• **Task description**:
One range is to be output from the listing below, exactly as written: the line with "Beate Leisse" to the line with "matérialisant la foi", both kept.

Exercise material: Begin

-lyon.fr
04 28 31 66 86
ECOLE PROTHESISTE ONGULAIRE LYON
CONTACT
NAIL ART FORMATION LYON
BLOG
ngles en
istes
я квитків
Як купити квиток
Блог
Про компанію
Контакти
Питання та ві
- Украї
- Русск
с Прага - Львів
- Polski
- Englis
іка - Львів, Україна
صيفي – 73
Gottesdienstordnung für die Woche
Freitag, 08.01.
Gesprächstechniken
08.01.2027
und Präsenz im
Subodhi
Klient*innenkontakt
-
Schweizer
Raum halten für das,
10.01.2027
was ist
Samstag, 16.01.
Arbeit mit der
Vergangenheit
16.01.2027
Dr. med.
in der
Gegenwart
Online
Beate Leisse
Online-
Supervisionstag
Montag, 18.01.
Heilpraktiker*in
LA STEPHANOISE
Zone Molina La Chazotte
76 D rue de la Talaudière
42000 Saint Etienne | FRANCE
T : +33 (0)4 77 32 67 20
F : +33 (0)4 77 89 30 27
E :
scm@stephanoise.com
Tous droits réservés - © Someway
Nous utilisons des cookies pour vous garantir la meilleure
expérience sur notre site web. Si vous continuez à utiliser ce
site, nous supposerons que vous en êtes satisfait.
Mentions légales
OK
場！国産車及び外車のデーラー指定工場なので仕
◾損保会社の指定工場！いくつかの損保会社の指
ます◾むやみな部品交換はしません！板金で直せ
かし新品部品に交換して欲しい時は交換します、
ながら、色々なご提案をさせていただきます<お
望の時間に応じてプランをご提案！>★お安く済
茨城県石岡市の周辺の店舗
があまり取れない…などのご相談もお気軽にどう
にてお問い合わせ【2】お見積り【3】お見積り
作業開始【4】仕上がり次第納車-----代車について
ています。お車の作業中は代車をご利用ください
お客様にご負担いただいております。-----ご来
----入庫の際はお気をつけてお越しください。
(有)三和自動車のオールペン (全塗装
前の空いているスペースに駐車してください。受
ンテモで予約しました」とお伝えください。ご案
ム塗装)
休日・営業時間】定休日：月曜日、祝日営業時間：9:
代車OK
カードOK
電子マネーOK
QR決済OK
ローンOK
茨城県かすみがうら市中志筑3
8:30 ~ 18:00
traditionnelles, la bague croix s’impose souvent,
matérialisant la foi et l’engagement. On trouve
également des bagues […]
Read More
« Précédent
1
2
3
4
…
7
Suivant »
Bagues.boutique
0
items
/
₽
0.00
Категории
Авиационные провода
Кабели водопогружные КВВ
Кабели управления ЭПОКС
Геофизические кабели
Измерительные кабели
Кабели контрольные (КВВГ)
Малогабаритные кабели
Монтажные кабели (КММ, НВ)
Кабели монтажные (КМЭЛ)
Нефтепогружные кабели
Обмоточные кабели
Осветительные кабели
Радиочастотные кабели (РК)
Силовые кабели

Exercise material: End

• **Answer**:
Beate Leisse
Online-
Supervisionstag
Montag, 18.01.
Heilpraktiker*in
LA STEPHANOISE
Zone Molina La Chazotte
76 D rue de la Talaudière
42000 Saint Etienne | FRANCE
T : +33 (0)4 77 32 67 20
F : +33 (0)4 77 89 30 27
E :
scm@stephanoise.com
Tous droits réservés - © Someway
Nous utilisons des cookies pour vous garantir la meilleure
expérience sur notre site web. Si vous continuez à utiliser ce
site, nous supposerons que vous en êtes satisfait.
Mentions légales
OK
場！国産車及び外車のデーラー指定工場なので仕
◾損保会社の指定工場！いくつかの損保会社の指
ます◾むやみな部品交換はしません！板金で直せ
かし新品部品に交換して欲しい時は交換します、
ながら、色々なご提案をさせていただきます<お
望の時間に応じてプランをご提案！>★お安く済
茨城県石岡市の周辺の店舗
があまり取れない…などのご相談もお気軽にどう
にてお問い合わせ【2】お見積り【3】お見積り
作業開始【4】仕上がり次第納車-----代車について
ています。お車の作業中は代車をご利用ください
お客様にご負担いただいております。-----ご来
----入庫の際はお気をつけてお越しください。
(有)三和自動車のオールペン (全塗装
前の空いているスペースに駐車してください。受
ンテモで予約しました」とお伝えください。ご案
ム塗装)
休日・営業時間】定休日：月曜日、祝日営業時間：9:
代車OK
カードOK
電子マネーOK
QR決済OK
ローンOK
茨城県かすみがうら市中志筑3
8:30 ~ 18:00
traditionnelles, la bague croix s’impose souvent,
matérialisant la foi et l’engagement. On trouve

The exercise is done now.